Talking about the practicality of the wage union, Mr Róna said that the concept was feasible in the long run but it was a substantial process with several preconditions: for example,
Hungary should withdraw the one-tier tax system and immediately stop the discrimination of Hungarian enterprises compared to multinational companies.
He added that as soon as the big business stopped draining the creative labour force from the Hungarian economy, the pressing shortage of workers would be eliminated and Hungarian enterprises could become competitive, too.

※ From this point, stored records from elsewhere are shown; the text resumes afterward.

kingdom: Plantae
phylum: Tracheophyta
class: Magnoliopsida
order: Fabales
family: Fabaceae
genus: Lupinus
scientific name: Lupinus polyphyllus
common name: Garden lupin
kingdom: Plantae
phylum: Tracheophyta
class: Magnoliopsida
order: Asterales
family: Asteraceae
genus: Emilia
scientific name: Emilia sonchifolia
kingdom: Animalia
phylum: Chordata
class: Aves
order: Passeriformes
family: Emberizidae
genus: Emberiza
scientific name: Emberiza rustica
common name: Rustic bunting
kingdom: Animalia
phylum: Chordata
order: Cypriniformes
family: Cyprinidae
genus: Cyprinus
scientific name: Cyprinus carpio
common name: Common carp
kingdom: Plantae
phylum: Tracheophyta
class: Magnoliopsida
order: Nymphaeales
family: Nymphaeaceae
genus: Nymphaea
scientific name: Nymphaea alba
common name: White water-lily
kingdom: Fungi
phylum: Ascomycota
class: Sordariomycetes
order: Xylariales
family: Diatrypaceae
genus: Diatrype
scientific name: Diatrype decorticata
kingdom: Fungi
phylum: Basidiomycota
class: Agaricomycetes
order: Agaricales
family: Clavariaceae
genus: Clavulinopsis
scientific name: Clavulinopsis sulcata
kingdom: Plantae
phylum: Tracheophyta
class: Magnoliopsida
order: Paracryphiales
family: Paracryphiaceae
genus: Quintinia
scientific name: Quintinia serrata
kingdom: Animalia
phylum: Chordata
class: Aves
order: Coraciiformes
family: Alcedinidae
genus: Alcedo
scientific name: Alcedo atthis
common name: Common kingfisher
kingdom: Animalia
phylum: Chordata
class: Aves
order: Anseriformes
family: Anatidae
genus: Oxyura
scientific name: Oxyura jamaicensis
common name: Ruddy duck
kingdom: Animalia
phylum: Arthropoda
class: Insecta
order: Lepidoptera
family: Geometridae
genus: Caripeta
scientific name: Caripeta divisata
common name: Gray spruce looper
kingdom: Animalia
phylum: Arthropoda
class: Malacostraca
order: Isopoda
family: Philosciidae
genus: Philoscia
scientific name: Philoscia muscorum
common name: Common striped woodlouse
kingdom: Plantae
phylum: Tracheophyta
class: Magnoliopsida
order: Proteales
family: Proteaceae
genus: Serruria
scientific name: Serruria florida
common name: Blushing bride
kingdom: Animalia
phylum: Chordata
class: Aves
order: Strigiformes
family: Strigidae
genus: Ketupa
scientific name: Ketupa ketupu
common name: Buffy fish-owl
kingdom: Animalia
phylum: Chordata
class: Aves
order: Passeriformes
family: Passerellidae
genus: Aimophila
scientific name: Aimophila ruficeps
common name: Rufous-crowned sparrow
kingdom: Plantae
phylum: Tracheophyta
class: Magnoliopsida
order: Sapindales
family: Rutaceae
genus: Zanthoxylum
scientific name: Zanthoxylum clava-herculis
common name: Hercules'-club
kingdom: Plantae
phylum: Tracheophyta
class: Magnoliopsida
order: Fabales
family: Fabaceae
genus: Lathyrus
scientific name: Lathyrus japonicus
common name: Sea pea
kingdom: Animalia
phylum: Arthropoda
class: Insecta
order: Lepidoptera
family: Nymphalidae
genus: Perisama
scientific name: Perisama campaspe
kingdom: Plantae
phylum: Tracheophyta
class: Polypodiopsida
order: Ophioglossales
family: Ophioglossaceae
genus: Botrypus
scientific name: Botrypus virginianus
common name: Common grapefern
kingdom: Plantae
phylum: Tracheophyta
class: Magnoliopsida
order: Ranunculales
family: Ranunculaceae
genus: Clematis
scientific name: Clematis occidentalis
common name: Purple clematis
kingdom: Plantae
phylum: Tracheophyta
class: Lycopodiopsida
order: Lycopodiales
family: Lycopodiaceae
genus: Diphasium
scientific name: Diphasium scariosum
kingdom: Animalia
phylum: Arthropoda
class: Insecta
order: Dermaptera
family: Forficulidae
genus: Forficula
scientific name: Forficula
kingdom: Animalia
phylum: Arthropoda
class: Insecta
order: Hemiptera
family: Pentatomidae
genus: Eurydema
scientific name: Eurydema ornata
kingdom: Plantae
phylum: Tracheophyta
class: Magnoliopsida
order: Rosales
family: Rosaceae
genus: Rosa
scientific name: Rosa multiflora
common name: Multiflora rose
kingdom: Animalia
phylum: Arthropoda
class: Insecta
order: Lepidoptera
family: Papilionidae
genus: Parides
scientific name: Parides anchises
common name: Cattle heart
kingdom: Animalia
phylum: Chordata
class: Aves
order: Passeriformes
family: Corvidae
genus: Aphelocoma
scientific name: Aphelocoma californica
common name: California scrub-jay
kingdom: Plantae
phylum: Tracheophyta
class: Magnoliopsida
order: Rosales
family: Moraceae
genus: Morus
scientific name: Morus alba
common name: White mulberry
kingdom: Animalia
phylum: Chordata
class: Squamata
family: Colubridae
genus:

Political creatures and colonialism
Answering a question on Hungary’s economic independence, the professor said: “Viktor Orbán has never attempted to fight colonization, other than with his mouth.” Adding that there was no freedom fight in a country where the Prime Minister and his administration paid multinational companies 4.5 times more than local enterprises for each job created, he pointed out that domestic businesses still had to pay 2.5 times more taxes while, unlike big foreign companies, they were never paid upfront 4-5 years’ worth of employee salaries, from the taxpayers’ money.
“Hungary’s colonization had never reached such a level and magnitude as in the past seven years. (…) This kind of national economic policy is a policy of total dependence,” the professor emphasized, adding that the bad post-Communist economic paradigm of bringing in foreign capital, which Viktor Orbán is a part of, had its roots back in the pre-WW1 period. The audience asked questions about the “new Hungarian billionaires” fattened up by the Fidesz government, such as Lőrinc Mészáros, István Garancsi, Andy Vajna and the others; more specifically, they wanted to know if these individuals could create a strong Hungarian economy and more jobs. Mr Róna’s response was quite clear:
“They became billionaires from the taxpayers’ money, (…), they are basically political creatures and not talented, productive entrepreneurs” so they could not drive the Hungarian economy even if they wanted to.